In this sense, the Bank of Spain points out that the economic impact of the second wave is not comparable to that of the situation in spring. “The economic influence is being much more moderate,” emphasized Arce, who highlights that in recent weeks “mixed” indicators are being seen, some that point to a worsening and many others that are already advancing a recovery.
The new projections of the Bank of Spain, compared to September, take into account the advances in the development of the vaccine and the impact of European funds. In addition, they arrive after the approval in Congress of the General State Budgets. In this sense, the organism sends a warning to the Government on the execution of the investments and the expenses foreseen in the budget law linked to European funds. “We foresee a lower degree of absorption than that managed by the Government.

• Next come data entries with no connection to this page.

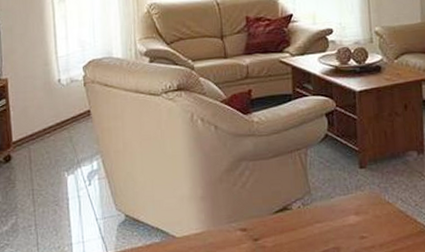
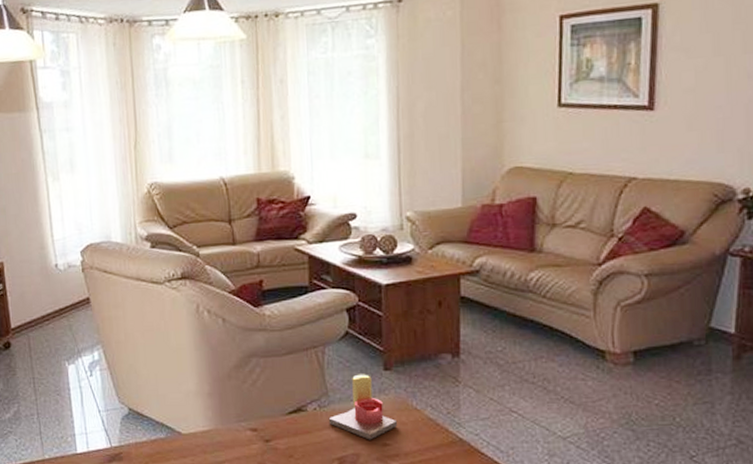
candle: none [311,172,372,234] -> present [328,374,397,440]

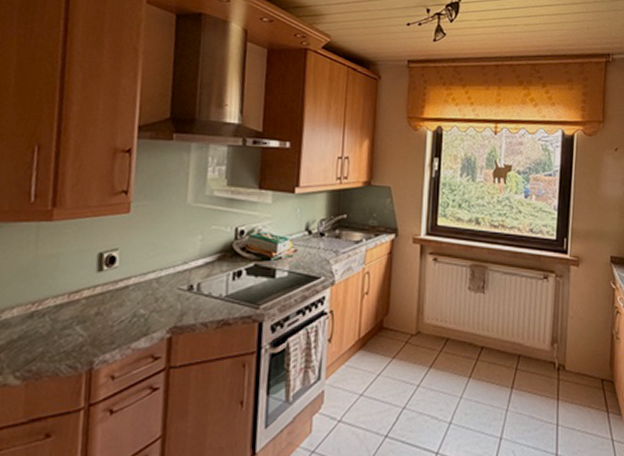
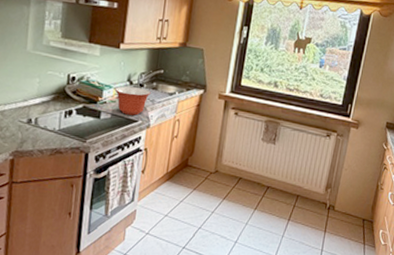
mixing bowl: none [292,237,334,271] -> present [115,86,151,116]

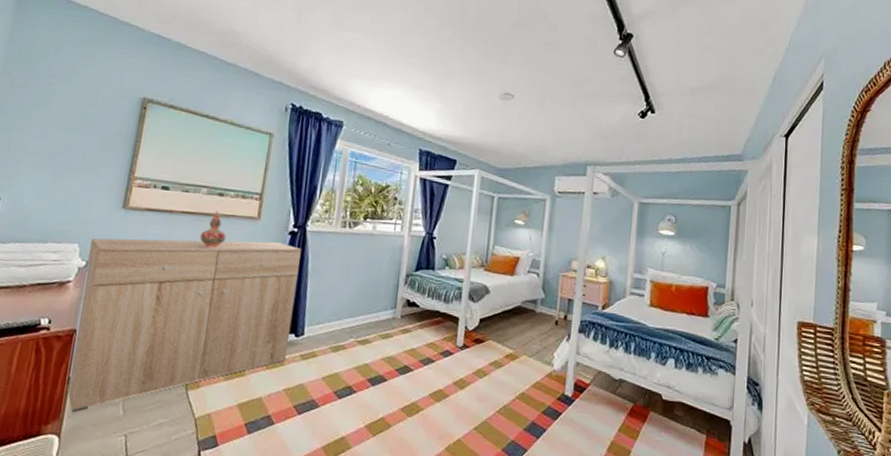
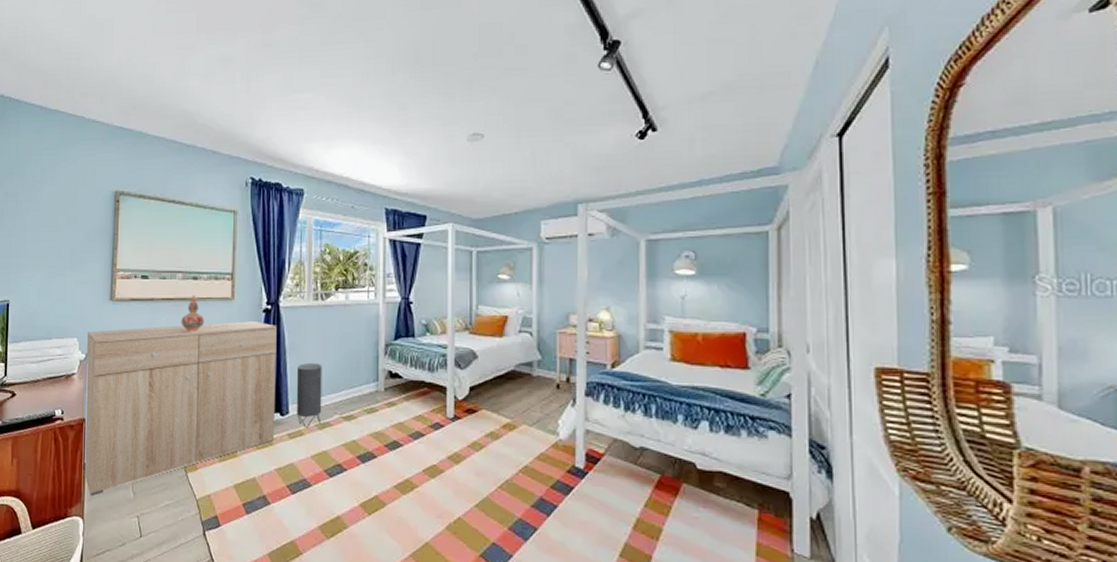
speaker: none [311,286,343,350] -> present [296,362,322,428]

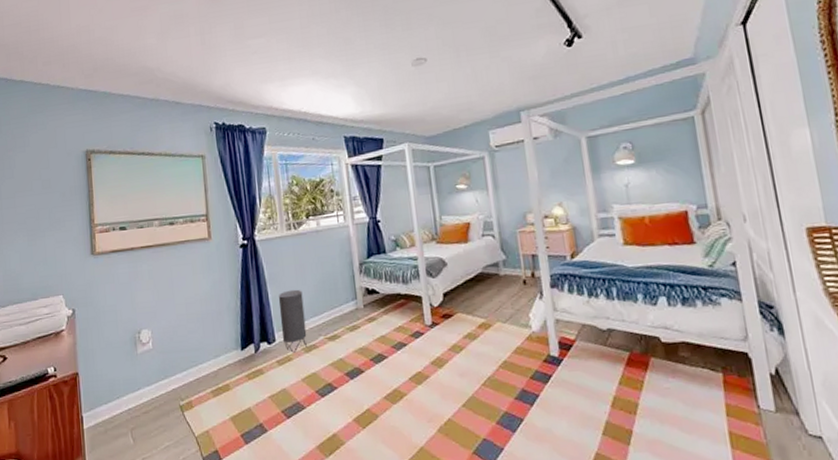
dresser: present [83,321,277,497] -> none [72,257,264,448]
decorative vase: present [181,294,205,333] -> none [162,239,185,276]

The speed to spend those 26,000 million is not as high as it has proposed for the year 2021. It is reasonable for current spending but not for investments,” said Arce. “By the end of the horizon – until 2023 – the Government proposes a 100% absorption of these funds, we propose something above 80%,” he said. The agency is also more cautious regarding the multiples that these funds will grant to economic activity.

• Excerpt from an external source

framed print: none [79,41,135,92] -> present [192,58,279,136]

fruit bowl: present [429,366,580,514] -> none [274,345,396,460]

Uncertainty marks the outcome of projections
In any case, the Bank of Spain emphasizes that economic projections are highly affected by “uncertainty”. On the one hand, it is unknown what the vaccination rate will eventually be in Spain, which would allow to accelerate the economic opening. On the other hand, it remains to be seen how European funds are absorbed and used, which could lead to growth in the economy of the recipient countries. To this he adds two factors that are not linked to the pandemic: the definitive closure of Brexit in the United Kingdom and what will be the economic policy of the US administration under the Government of Joe Biden.

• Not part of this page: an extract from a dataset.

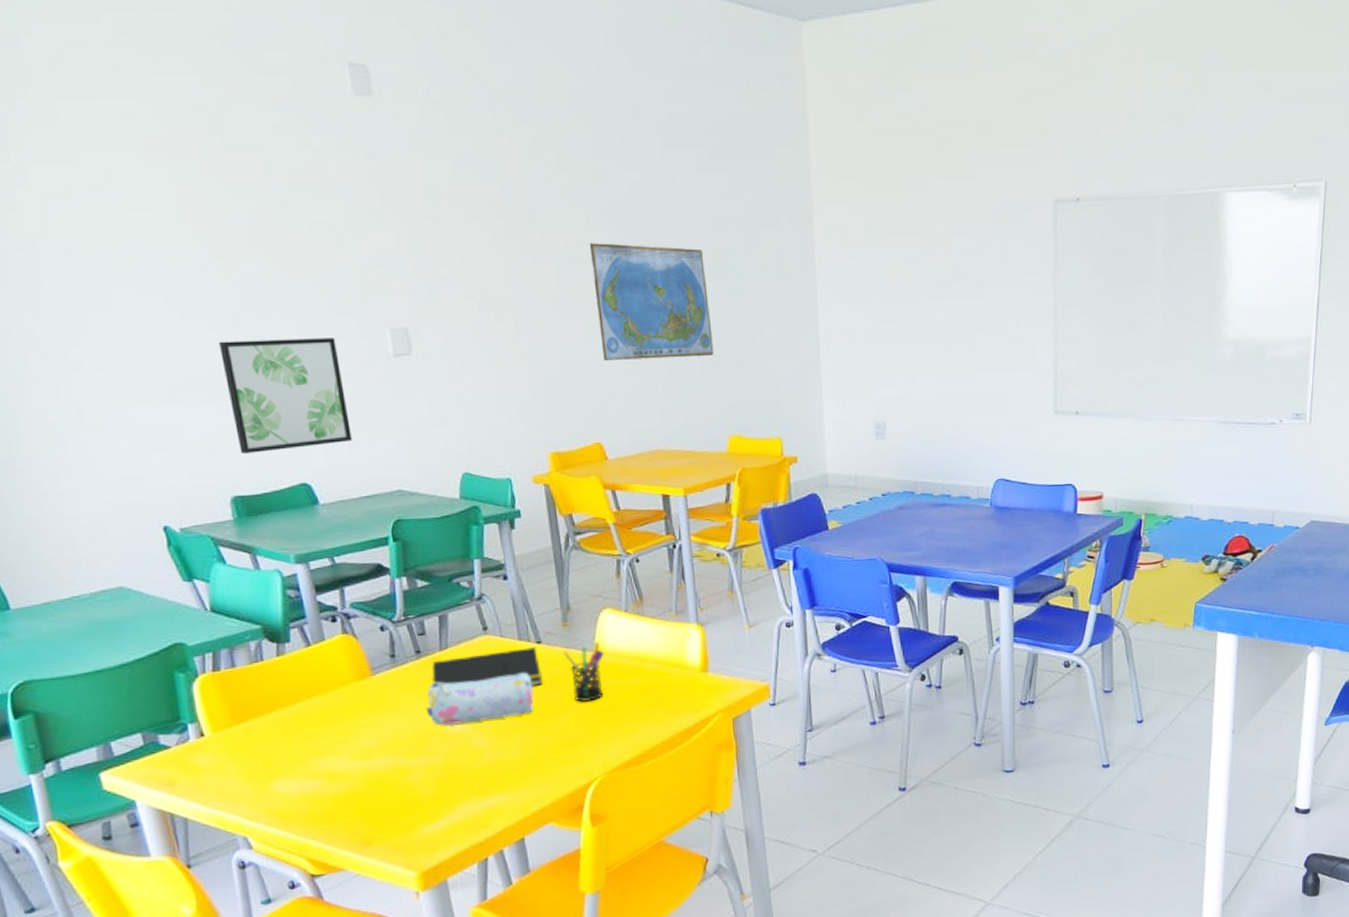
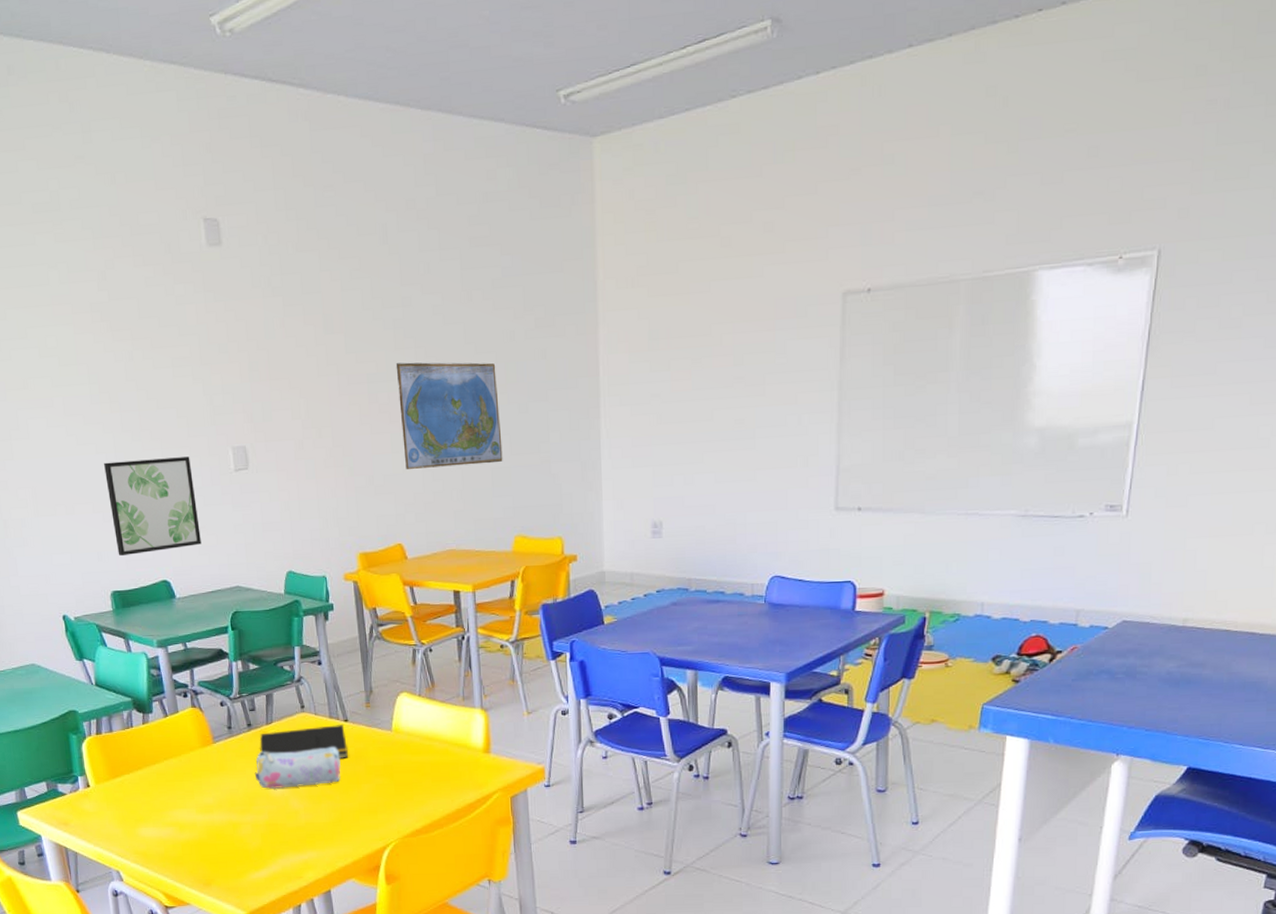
pen holder: present [563,642,604,702] -> none [366,722,400,774]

The Bank of Spain makes a projection of the evolution of the debt, after the large injections of public money caused by the pandemic. According to the base scenario, Spain will have a level of indebtedness of the Public Administrations of 116.7% in 2020, which would rise to 117% in 2021 and would remain, at the end of the period in 2023, around 118%. However, in the event of the adverse scenario, the debt could skyrocket up to 128%.
Regarding employment, the Bank of Spain points out that in the coming quarters, as there is a rebound in economic activity, it will allow itself to resume the path of improvement that had been lost in recent months due to the increase in workers in ERTE. This upward trend in employment will be “especially intense” in the second half of next year and, from there, will moderate, in line with the evolution of GDP forecast by the agency. At the end of 2023, however, the unemployment rate would still slightly exceed 14% under the central scenario, a level somewhat higher than that prior to the pandemic, and would be some three points higher in the severe scenario.
The Bank of Spain warns that the crisis will leave “persistent effects” on economic activity, even after the definitive elimination of the limitations that have been applied due to the pandemic. For this reason, they advance that “there will be jobs that will not overcome the crisis and that will lead to a certain increase in long-term unemployment.”